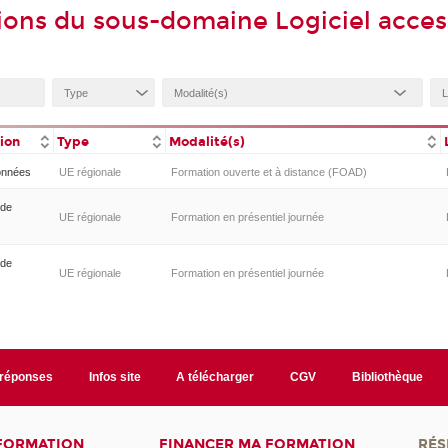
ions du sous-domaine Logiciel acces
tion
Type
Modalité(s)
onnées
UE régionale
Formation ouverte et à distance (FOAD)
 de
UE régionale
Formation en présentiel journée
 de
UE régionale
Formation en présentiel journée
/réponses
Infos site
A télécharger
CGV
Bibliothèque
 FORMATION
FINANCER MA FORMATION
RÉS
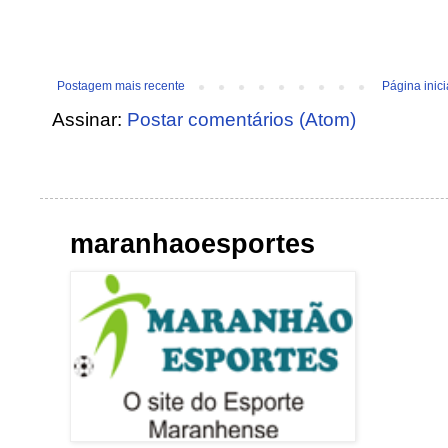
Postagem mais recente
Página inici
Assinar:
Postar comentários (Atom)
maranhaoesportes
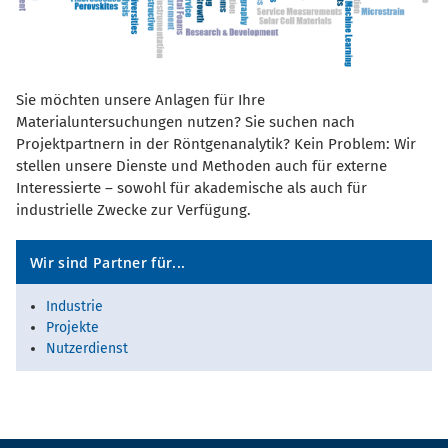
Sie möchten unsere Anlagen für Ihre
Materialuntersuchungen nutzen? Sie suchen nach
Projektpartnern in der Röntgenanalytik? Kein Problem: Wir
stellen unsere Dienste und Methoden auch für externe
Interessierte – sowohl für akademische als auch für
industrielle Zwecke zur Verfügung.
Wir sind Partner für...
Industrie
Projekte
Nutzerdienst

Work task - All lines from the one containing "FINANCER MA FORMATION" through the end of the data are to be written out exactly, with nothing added; skip the pictures.

Worked solution -
FINANCER MA FORMATION
RÉS
Postagem mais recente
Página inici
Assinar:
Postar comentários (Atom)
maranhaoesportes
Sie möchten unsere Anlagen für Ihre
Materialuntersuchungen nutzen? Sie suchen nach
Projektpartnern in der Röntgenanalytik? Kein Problem: Wir
stellen unsere Dienste und Methoden auch für externe
Interessierte – sowohl für akademische als auch für
industrielle Zwecke zur Verfügung.
Wir sind Partner für...
Industrie
Projekte
Nutzerdienst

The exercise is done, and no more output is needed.